Whenever you spread bet on a financial market, you’re presented with a buy price and a sell price. This is true for digital 100s as well.
If you were to bet on the digital 100 proposition ‘FTSE 100 to be above 6400 at 3pm’, you might be presented with something like:
If you think the statement is true and the FTSE 100 will be above 6400 at 3pm, you would ‘buy’ this market at 89.5. If you disagree and think it is false, you would ‘sell’ the market at 86.2.
As these are digital 100 prices, they will always fall in the range of 0 to 100. The closer the prices are to 100, the more likely the statement will end up being true – according to your provider anyway. The closer they are to 0, the more likely your provider thinks the statement will be false.
You might prefer to think of it in percentage terms. The prices above suggest about an 88% chance of the statement coming true.
If you hold the bet to expiry, your profit or loss will be your bet size multiplied by the difference between 100 or 0 and the level at which you 'bought' or 'sold'.
For example, if you ‘bought’ the above digital 100 at 89.5 betting £10 per point and the statement was true, it would settle at 100. This means your profit would be £105 (10.5 x £10). If the statement was false and the digital 100 settled at 0, your loss would be £895 (89.5 x £10). Digital 100s are therefore limited-risk products – you know exactly how much you stand to win or lose when you place your bet.
You also have the option, if you wish, to close your position before the digital 100 expires, in which case your profit or loss will be determined by the difference between your opening and closing prices.
Digital 100 markets
Digital 100 opportunities are available on a host of global markets, with timeframes usually ranging from five minutes to one month. Depending on your provider, there are digital 100s relating to the price movements of indices, forex, commodities, shares and bitcoin. In addition, providers such as IG offer ‘special' digital 100s based on major economic indicators, such as US non-farm payrolls, or the outcome of key political events like the UK general election.
Types of digital 100
There are a number of different types of digital 100s, for example:
A ladder digital 100 asks whether you think the underlying market will finish above a stated level at a certain time, settling at 100 if it does. Ladders are so called because for each timeframe you have the choice of a number of different levels with small gaps in between.
Up or down
Up or down digital 100s allow you take a position on whether the underlying market will be up or down on the day at a certain point in time. An up digital 100 settles at 100 if the underlying market is above the previous day’s closing price at the specified time, and 0 if it’s not. A down digital 100 does the opposite, settling at 100 if the market is below its opening price, and 0 if it isn’t.
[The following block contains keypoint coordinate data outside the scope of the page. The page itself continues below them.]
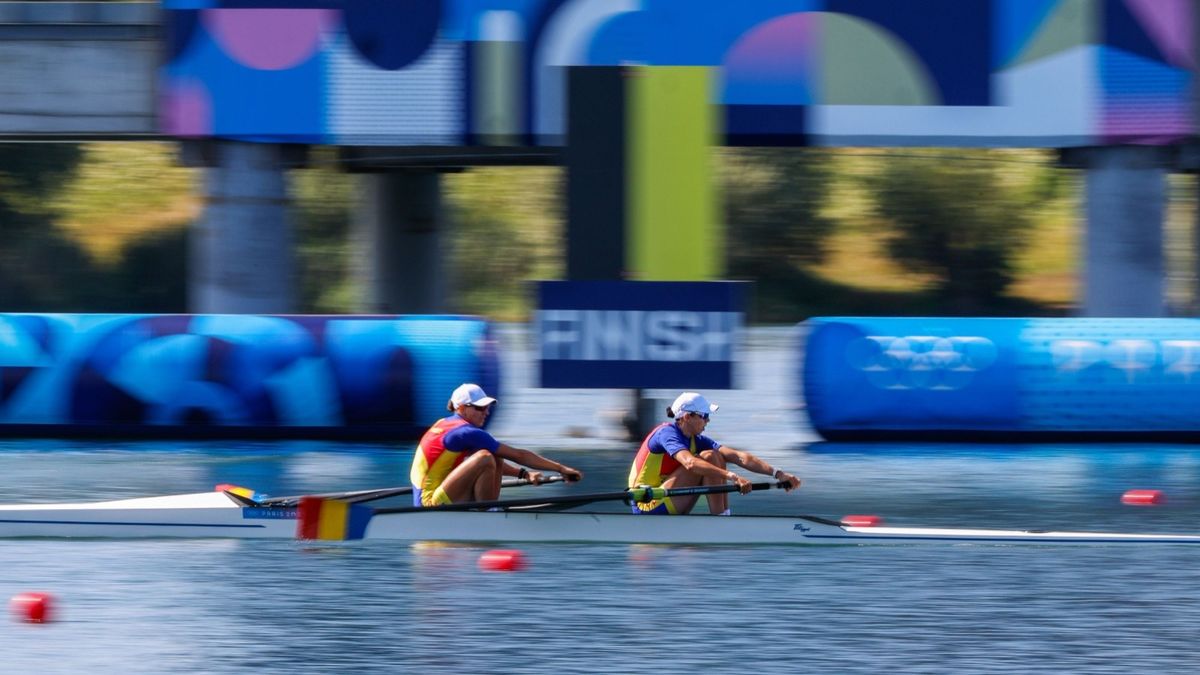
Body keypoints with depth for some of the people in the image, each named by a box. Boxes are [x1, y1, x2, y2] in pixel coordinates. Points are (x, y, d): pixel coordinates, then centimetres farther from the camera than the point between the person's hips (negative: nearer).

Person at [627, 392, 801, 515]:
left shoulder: (696, 440, 8)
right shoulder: (666, 433, -16)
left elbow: (739, 457, -1)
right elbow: (690, 463, -35)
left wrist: (777, 473, -12)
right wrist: (732, 477, -43)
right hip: (647, 507, -8)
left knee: (717, 458, 1)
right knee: (708, 458, -18)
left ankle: (725, 517, -7)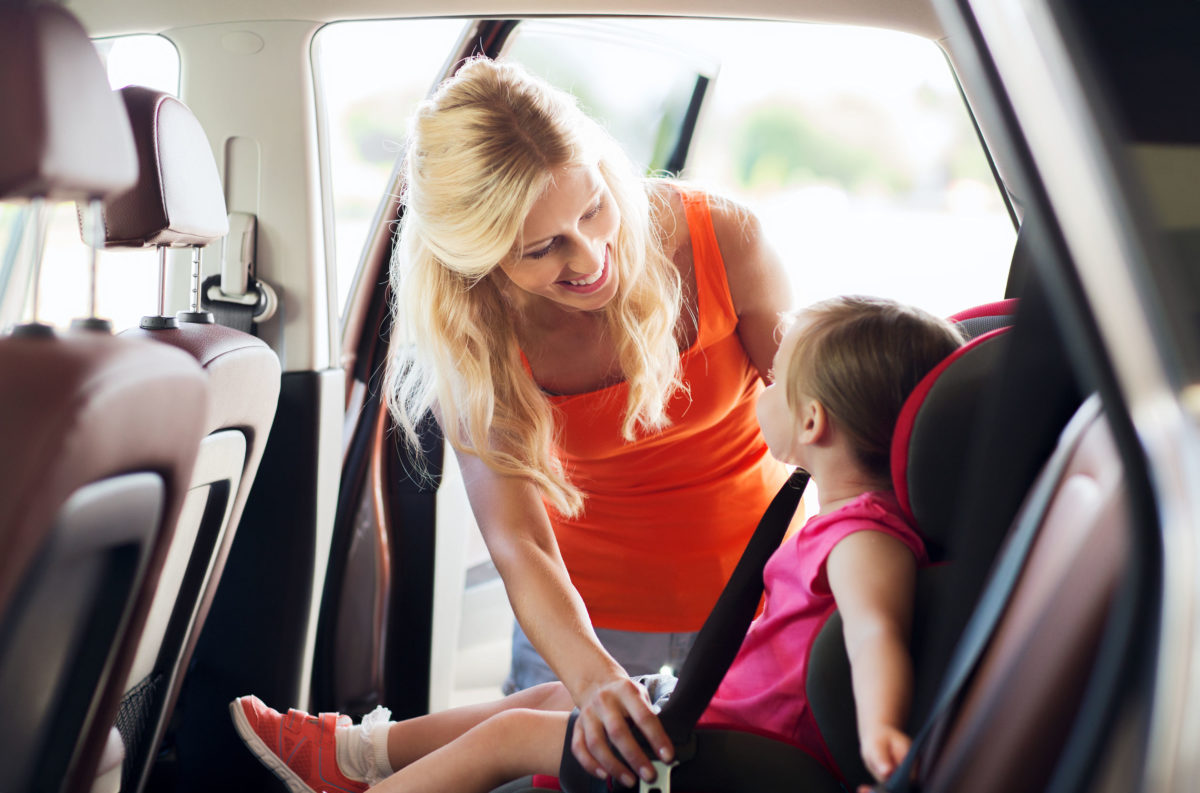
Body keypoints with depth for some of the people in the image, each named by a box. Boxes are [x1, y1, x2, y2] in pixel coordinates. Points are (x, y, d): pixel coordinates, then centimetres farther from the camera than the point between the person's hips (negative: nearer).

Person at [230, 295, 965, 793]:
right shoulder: (855, 518, 5)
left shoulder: (866, 540, -27)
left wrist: (878, 728, -62)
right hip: (728, 699, 10)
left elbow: (877, 627, -46)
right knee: (557, 695, 21)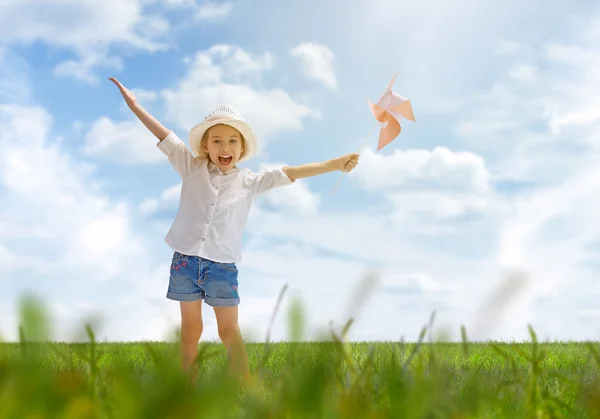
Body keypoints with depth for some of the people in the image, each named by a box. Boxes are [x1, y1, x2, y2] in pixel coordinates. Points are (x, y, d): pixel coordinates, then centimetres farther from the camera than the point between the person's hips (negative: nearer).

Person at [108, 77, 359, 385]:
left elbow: (292, 173, -1)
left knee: (229, 331, 3)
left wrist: (337, 163, -6)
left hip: (222, 267, -1)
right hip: (185, 261, 1)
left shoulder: (249, 181, 4)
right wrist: (134, 105, 6)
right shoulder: (192, 169, 5)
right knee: (191, 329, 11)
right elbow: (164, 136, 5)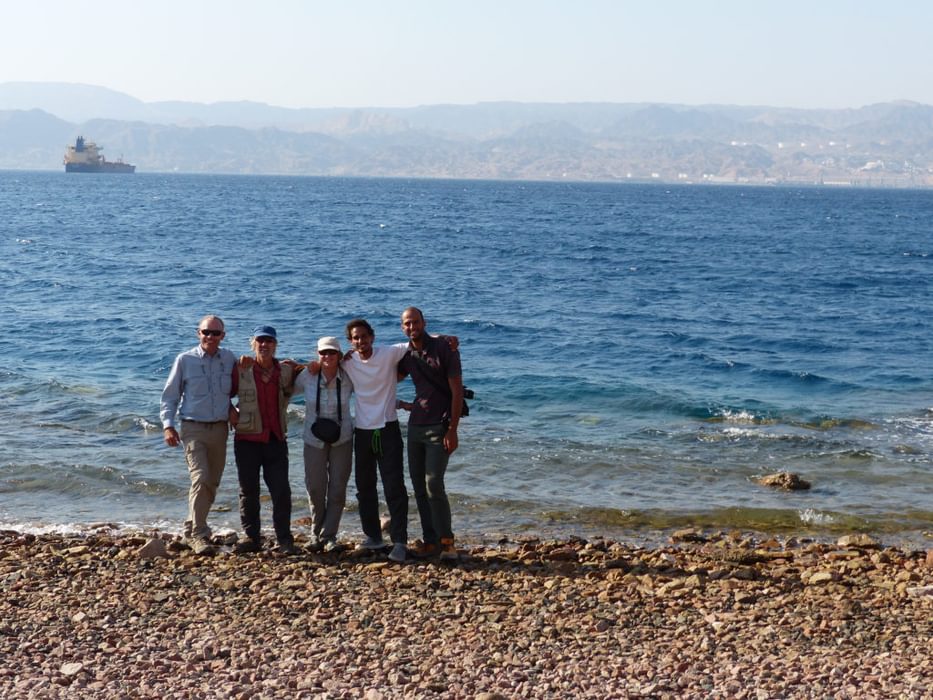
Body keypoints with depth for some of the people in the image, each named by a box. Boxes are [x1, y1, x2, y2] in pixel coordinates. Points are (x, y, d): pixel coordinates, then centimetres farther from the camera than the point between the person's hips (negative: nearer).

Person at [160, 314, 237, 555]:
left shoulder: (229, 359, 5)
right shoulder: (185, 361, -2)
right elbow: (169, 395, 3)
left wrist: (231, 408, 1)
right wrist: (168, 425, -7)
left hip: (220, 428, 4)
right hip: (193, 428, -4)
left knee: (212, 483, 9)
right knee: (200, 479, -17)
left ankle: (193, 529, 26)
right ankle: (199, 536, -12)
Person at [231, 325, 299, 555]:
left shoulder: (286, 371, 5)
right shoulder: (241, 371, 0)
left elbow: (290, 393, 23)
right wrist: (232, 413, 2)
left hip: (276, 439, 1)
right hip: (247, 439, -1)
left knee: (281, 491, -3)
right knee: (248, 491, 6)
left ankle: (285, 540, 4)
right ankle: (250, 537, 15)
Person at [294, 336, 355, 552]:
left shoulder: (348, 378, -9)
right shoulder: (307, 377, -9)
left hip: (342, 439, 0)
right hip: (314, 440, 0)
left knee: (337, 490, 0)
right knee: (315, 489, 3)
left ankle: (329, 536, 10)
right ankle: (316, 534, 21)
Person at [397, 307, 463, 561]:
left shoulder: (444, 349, -8)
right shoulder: (407, 355, 8)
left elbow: (457, 391, -10)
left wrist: (452, 430, -15)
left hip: (439, 427, -6)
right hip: (415, 426, 6)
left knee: (433, 485, -14)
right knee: (419, 487, 6)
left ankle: (446, 541, -4)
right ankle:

A one touch digital 100 is a way to bet on whether the market will touch or go through a particular level at any time before expiry, settling at 100 if it does, and 0 if it doesn’t.
Target digital 100s enable you to take a position on whether an underlying market’s closing price will be within a certain range. For example, 'Germany 30 to finish down 0-50 points' will settle at 100 if the underlying market closes between 0 and 50 points lower than its previous closing level.
A form of target, high-low digital 100s challenge you to predict whether a market’s daily high or low will be within a specific range (in terms of the movement from the market’s previous closing level).
A tunnel digital 100 also focuses on the movement of a market from its previous closing level, challenging you to predict whether the market will keep within or break out of a certain range. For example, ‘FTSE to keep in range -40 to +40’ settles at 100 as long as this range isn’t breached during the day’s trading.
Impact of leverage
When you spread bet on digital 100s, you’ll need to put up a margin payment which may only be a small proportion of the value of your position. Remember that your potential loss could be much greater than this, however.